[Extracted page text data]
-------

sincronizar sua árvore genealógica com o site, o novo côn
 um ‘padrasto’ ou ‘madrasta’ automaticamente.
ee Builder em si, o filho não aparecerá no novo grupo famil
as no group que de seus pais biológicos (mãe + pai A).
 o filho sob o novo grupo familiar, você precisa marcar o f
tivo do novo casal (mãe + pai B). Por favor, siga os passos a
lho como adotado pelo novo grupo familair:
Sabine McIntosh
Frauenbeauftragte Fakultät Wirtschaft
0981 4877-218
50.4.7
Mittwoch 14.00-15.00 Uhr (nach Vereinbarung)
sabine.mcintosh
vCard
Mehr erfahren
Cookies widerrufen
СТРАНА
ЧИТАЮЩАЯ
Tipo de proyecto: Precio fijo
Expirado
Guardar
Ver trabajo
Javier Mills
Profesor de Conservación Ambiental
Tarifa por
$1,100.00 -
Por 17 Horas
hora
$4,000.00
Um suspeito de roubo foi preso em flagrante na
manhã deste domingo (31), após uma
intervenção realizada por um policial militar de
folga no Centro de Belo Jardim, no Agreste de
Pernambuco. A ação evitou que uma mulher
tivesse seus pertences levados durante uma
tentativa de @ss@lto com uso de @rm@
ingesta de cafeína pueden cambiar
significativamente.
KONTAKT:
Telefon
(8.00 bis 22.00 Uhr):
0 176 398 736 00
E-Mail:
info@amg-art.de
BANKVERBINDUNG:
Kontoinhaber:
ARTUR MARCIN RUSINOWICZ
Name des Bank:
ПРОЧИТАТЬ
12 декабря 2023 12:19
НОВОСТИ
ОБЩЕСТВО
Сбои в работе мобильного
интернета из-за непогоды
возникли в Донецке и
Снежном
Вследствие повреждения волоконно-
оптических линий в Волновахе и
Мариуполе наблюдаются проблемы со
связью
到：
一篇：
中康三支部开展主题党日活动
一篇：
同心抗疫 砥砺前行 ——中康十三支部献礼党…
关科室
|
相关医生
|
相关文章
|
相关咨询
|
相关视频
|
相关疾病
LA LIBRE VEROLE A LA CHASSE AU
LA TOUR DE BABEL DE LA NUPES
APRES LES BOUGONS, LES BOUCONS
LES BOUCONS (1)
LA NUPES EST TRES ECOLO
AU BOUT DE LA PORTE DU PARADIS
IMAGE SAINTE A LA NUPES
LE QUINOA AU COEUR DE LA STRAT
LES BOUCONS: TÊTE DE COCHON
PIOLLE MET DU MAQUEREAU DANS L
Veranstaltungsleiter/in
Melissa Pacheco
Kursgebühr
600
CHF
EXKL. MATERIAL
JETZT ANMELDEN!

-------

• What you will do: Substitute "Teilnahmegebühr" for "Kursgebühr" throughout the entries, and keep every other line unchanged.

• Finished task:
sincronizar sua árvore genealógica com o site, o novo côn
 um ‘padrasto’ ou ‘madrasta’ automaticamente.
ee Builder em si, o filho não aparecerá no novo grupo famil
as no group que de seus pais biológicos (mãe + pai A).
 o filho sob o novo grupo familiar, você precisa marcar o f
tivo do novo casal (mãe + pai B). Por favor, siga os passos a
lho como adotado pelo novo grupo familair:
Sabine McIntosh
Frauenbeauftragte Fakultät Wirtschaft
0981 4877-218
50.4.7
Mittwoch 14.00-15.00 Uhr (nach Vereinbarung)
sabine.mcintosh
vCard
Mehr erfahren
Cookies widerrufen
СТРАНА
ЧИТАЮЩАЯ
Tipo de proyecto: Precio fijo
Expirado
Guardar
Ver trabajo
Javier Mills
Profesor de Conservación Ambiental
Tarifa por
$1,100.00 -
Por 17 Horas
hora
$4,000.00
Um suspeito de roubo foi preso em flagrante na
manhã deste domingo (31), após uma
intervenção realizada por um policial militar de
folga no Centro de Belo Jardim, no Agreste de
Pernambuco. A ação evitou que uma mulher
tivesse seus pertences levados durante uma
tentativa de @ss@lto com uso de @rm@
ingesta de cafeína pueden cambiar
significativamente.
KONTAKT:
Telefon
(8.00 bis 22.00 Uhr):
0 176 398 736 00
E-Mail:
info@amg-art.de
BANKVERBINDUNG:
Kontoinhaber:
ARTUR MARCIN RUSINOWICZ
Name des Bank:
ПРОЧИТАТЬ
12 декабря 2023 12:19
НОВОСТИ
ОБЩЕСТВО
Сбои в работе мобильного
интернета из-за непогоды
возникли в Донецке и
Снежном
Вследствие повреждения волоконно-
оптических линий в Волновахе и
Мариуполе наблюдаются проблемы со
связью
到：
一篇：
中康三支部开展主题党日活动
一篇：
同心抗疫 砥砺前行 ——中康十三支部献礼党…
关科室
|
相关医生
|
相关文章
|
相关咨询
|
相关视频
|
相关疾病
LA LIBRE VEROLE A LA CHASSE AU
LA TOUR DE BABEL DE LA NUPES
APRES LES BOUGONS, LES BOUCONS
LES BOUCONS (1)
LA NUPES EST TRES ECOLO
AU BOUT DE LA PORTE DU PARADIS
IMAGE SAINTE A LA NUPES
LE QUINOA AU COEUR DE LA STRAT
LES BOUCONS: TÊTE DE COCHON
PIOLLE MET DU MAQUEREAU DANS L
Veranstaltungsleiter/in
Melissa Pacheco
Teilnahmegebühr
600
CHF
EXKL. MATERIAL
JETZT ANMELDEN!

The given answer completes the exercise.